### Material provided ###

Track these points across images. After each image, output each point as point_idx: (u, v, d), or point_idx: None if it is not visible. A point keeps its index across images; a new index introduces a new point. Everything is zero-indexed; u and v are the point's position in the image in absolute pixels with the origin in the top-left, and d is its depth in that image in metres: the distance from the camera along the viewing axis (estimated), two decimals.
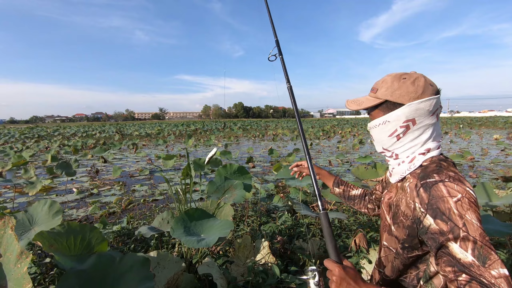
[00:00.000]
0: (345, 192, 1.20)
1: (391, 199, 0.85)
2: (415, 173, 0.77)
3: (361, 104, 0.84)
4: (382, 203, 0.91)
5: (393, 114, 0.77)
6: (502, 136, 16.25)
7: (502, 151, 10.22)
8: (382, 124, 0.80)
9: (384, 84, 0.79)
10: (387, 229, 0.84)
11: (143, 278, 1.11)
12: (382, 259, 0.87)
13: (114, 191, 5.67)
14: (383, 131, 0.81)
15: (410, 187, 0.75)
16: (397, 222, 0.78)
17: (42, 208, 1.89)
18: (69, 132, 26.77)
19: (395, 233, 0.79)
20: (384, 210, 0.88)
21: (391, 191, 0.87)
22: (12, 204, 4.36)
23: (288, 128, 28.07)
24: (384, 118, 0.80)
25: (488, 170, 6.97)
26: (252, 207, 3.80)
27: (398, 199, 0.80)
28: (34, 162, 9.60)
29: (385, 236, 0.85)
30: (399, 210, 0.78)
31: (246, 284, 1.82)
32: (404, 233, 0.75)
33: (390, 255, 0.83)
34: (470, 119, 48.55)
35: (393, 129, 0.79)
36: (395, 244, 0.80)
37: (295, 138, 17.54)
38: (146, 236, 1.95)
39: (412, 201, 0.72)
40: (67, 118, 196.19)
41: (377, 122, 0.82)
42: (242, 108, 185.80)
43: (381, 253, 0.88)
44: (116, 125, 58.69)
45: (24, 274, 0.91)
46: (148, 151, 12.46)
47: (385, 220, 0.86)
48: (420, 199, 0.69)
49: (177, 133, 23.61)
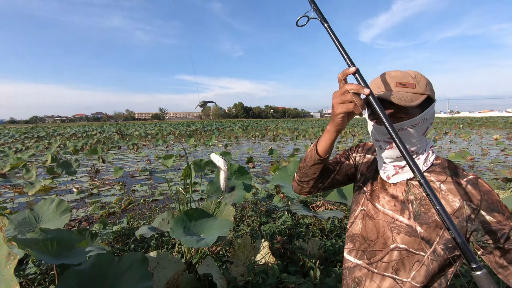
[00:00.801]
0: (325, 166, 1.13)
1: (400, 197, 0.78)
2: (434, 171, 0.77)
3: (413, 100, 0.71)
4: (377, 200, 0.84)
5: (430, 111, 0.74)
6: (502, 136, 16.26)
7: (502, 151, 10.22)
8: (421, 123, 0.73)
9: (420, 80, 0.74)
10: (403, 230, 0.76)
11: (142, 277, 1.11)
12: (392, 263, 0.78)
13: (114, 191, 5.67)
14: (420, 129, 0.74)
15: (448, 186, 0.73)
16: (428, 222, 0.73)
17: (48, 207, 1.90)
18: (69, 132, 26.78)
19: (423, 234, 0.73)
20: (387, 209, 0.81)
21: (391, 187, 0.81)
22: (12, 204, 4.36)
23: (288, 129, 28.08)
24: (423, 115, 0.73)
25: (488, 170, 6.97)
26: (252, 207, 3.80)
27: (422, 197, 0.75)
28: (34, 163, 9.59)
29: (402, 238, 0.76)
30: (431, 210, 0.73)
31: (246, 284, 1.82)
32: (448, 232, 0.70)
33: (410, 257, 0.76)
34: (470, 119, 48.59)
35: (426, 126, 0.75)
36: (421, 246, 0.74)
37: (295, 138, 17.55)
38: (146, 237, 1.95)
39: (457, 199, 0.70)
40: (67, 118, 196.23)
41: (416, 120, 0.72)
42: (242, 108, 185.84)
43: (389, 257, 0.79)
44: (116, 125, 58.71)
45: (11, 276, 0.91)
46: (148, 151, 12.46)
47: (395, 220, 0.78)
48: (469, 196, 0.69)
49: (177, 133, 23.61)
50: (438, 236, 0.72)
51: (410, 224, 0.75)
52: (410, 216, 0.76)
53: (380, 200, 0.83)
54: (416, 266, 0.75)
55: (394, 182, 0.80)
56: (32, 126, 63.98)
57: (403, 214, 0.77)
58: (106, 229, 2.99)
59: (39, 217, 1.85)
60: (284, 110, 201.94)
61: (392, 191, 0.81)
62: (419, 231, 0.74)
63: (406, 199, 0.77)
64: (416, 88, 0.73)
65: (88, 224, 3.75)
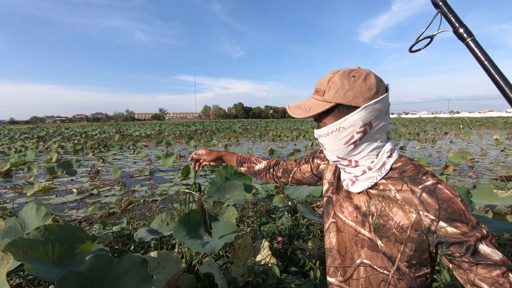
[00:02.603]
0: (249, 169, 1.16)
1: (363, 208, 0.73)
2: (391, 178, 0.70)
3: (309, 110, 0.70)
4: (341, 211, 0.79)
5: (349, 120, 0.67)
6: (502, 136, 16.26)
7: (501, 151, 10.22)
8: (336, 132, 0.69)
9: (332, 85, 0.68)
10: (366, 244, 0.72)
11: (142, 279, 1.11)
12: (361, 281, 0.73)
13: (114, 192, 5.66)
14: (337, 139, 0.70)
15: (403, 195, 0.66)
16: (387, 236, 0.67)
17: (30, 212, 1.85)
18: (69, 133, 26.78)
19: (384, 249, 0.68)
20: (350, 220, 0.76)
21: (355, 196, 0.77)
22: (12, 204, 4.36)
23: (288, 129, 28.08)
24: (338, 125, 0.68)
25: (488, 170, 6.97)
26: (252, 208, 3.79)
27: (381, 208, 0.69)
28: (34, 163, 9.59)
29: (365, 253, 0.72)
30: (389, 222, 0.67)
31: (246, 284, 1.82)
32: (409, 247, 0.65)
33: (375, 275, 0.70)
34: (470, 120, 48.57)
35: (349, 136, 0.69)
36: (384, 263, 0.69)
37: (295, 139, 17.54)
38: (145, 240, 1.94)
39: (413, 210, 0.64)
40: (67, 119, 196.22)
41: (328, 129, 0.70)
42: (242, 109, 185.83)
43: (357, 274, 0.74)
44: (116, 125, 58.69)
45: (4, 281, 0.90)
46: (148, 151, 12.45)
47: (358, 233, 0.74)
48: (426, 206, 0.62)
49: (177, 134, 23.61)
50: (399, 252, 0.66)
51: (371, 237, 0.71)
52: (371, 228, 0.71)
53: (344, 210, 0.78)
54: (383, 286, 0.69)
55: (356, 192, 0.75)
56: (32, 126, 63.99)
57: (364, 227, 0.72)
58: (106, 230, 2.99)
59: (25, 224, 1.80)
60: (284, 110, 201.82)
61: (356, 201, 0.76)
62: (379, 245, 0.69)
63: (368, 210, 0.72)
64: (324, 96, 0.69)
65: (88, 224, 3.74)
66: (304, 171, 1.02)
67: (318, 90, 0.71)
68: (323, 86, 0.70)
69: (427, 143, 13.46)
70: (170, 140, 15.58)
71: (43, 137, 21.70)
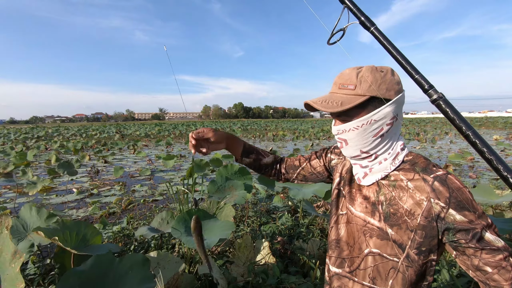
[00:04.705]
0: (255, 162, 1.05)
1: (372, 198, 0.76)
2: (403, 169, 0.73)
3: (341, 104, 0.70)
4: (351, 203, 0.81)
5: (381, 112, 0.70)
6: (502, 136, 16.25)
7: (501, 151, 10.22)
8: (367, 124, 0.71)
9: (363, 79, 0.70)
10: (375, 233, 0.74)
11: (143, 278, 1.11)
12: (369, 270, 0.75)
13: (114, 191, 5.67)
14: (367, 132, 0.72)
15: (415, 183, 0.69)
16: (398, 224, 0.70)
17: (31, 213, 1.90)
18: (69, 133, 26.78)
19: (395, 237, 0.70)
20: (359, 211, 0.78)
21: (365, 189, 0.79)
22: (13, 204, 4.37)
23: (288, 129, 28.07)
24: (369, 117, 0.70)
25: (488, 170, 6.97)
26: (252, 208, 3.80)
27: (391, 197, 0.72)
28: (34, 163, 9.59)
29: (374, 242, 0.74)
30: (399, 210, 0.70)
31: (246, 284, 1.82)
32: (419, 235, 0.68)
33: (384, 263, 0.72)
34: (470, 120, 48.53)
35: (379, 128, 0.71)
36: (394, 250, 0.71)
37: (295, 139, 17.55)
38: (146, 237, 1.95)
39: (424, 197, 0.67)
40: (67, 119, 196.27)
41: (358, 123, 0.71)
42: (242, 109, 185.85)
43: (364, 263, 0.76)
44: (116, 125, 58.71)
45: (17, 274, 0.91)
46: (148, 151, 12.46)
47: (367, 223, 0.76)
48: (437, 194, 0.65)
49: (177, 134, 23.61)
50: (409, 239, 0.69)
51: (381, 226, 0.73)
52: (381, 218, 0.73)
53: (354, 203, 0.81)
54: (392, 273, 0.71)
55: (367, 184, 0.78)
56: (32, 126, 64.00)
57: (373, 216, 0.75)
58: (106, 229, 2.99)
59: (27, 224, 1.84)
60: (284, 110, 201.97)
61: (365, 192, 0.79)
62: (390, 233, 0.71)
63: (377, 200, 0.75)
64: (356, 90, 0.70)
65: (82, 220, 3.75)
66: (315, 166, 1.01)
67: (346, 85, 0.72)
68: (351, 81, 0.71)
69: (427, 143, 13.47)
70: (170, 140, 15.60)
71: (42, 137, 21.70)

###

Each line in the entries above, starting at the line with "[00:02.603]" and ending at the line with "71: (43, 137, 21.70)", is to be printed exactly, and only those lines.

[00:02.603]
0: (249, 169, 1.16)
1: (363, 208, 0.73)
2: (391, 178, 0.70)
3: (309, 110, 0.70)
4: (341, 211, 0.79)
5: (349, 120, 0.67)
6: (502, 136, 16.26)
7: (501, 151, 10.22)
8: (336, 132, 0.69)
9: (332, 85, 0.68)
10: (366, 244, 0.72)
11: (142, 279, 1.11)
12: (361, 281, 0.73)
13: (114, 192, 5.66)
14: (337, 139, 0.70)
15: (403, 195, 0.66)
16: (387, 236, 0.67)
17: (30, 212, 1.85)
18: (69, 133, 26.78)
19: (384, 249, 0.68)
20: (350, 220, 0.76)
21: (355, 196, 0.77)
22: (12, 204, 4.36)
23: (288, 129, 28.08)
24: (338, 125, 0.68)
25: (488, 170, 6.97)
26: (252, 208, 3.79)
27: (381, 208, 0.69)
28: (34, 163, 9.59)
29: (365, 253, 0.72)
30: (389, 222, 0.67)
31: (246, 284, 1.82)
32: (409, 247, 0.65)
33: (375, 275, 0.70)
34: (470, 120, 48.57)
35: (349, 136, 0.69)
36: (384, 263, 0.69)
37: (295, 139, 17.54)
38: (145, 240, 1.94)
39: (413, 210, 0.64)
40: (67, 119, 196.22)
41: (328, 129, 0.70)
42: (242, 109, 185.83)
43: (357, 274, 0.74)
44: (116, 125, 58.69)
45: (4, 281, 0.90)
46: (148, 151, 12.45)
47: (358, 233, 0.74)
48: (426, 206, 0.62)
49: (177, 134, 23.61)
50: (399, 252, 0.66)
51: (371, 237, 0.71)
52: (371, 228, 0.71)
53: (344, 210, 0.78)
54: (383, 286, 0.69)
55: (356, 192, 0.75)
56: (32, 126, 63.99)
57: (364, 227, 0.72)
58: (106, 230, 2.99)
59: (25, 224, 1.80)
60: (284, 110, 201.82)
61: (356, 201, 0.76)
62: (379, 245, 0.69)
63: (368, 210, 0.72)
64: (324, 96, 0.69)
65: (88, 224, 3.74)
66: (304, 171, 1.02)
67: (318, 90, 0.71)
68: (323, 86, 0.70)
69: (427, 143, 13.46)
70: (170, 140, 15.58)
71: (43, 137, 21.70)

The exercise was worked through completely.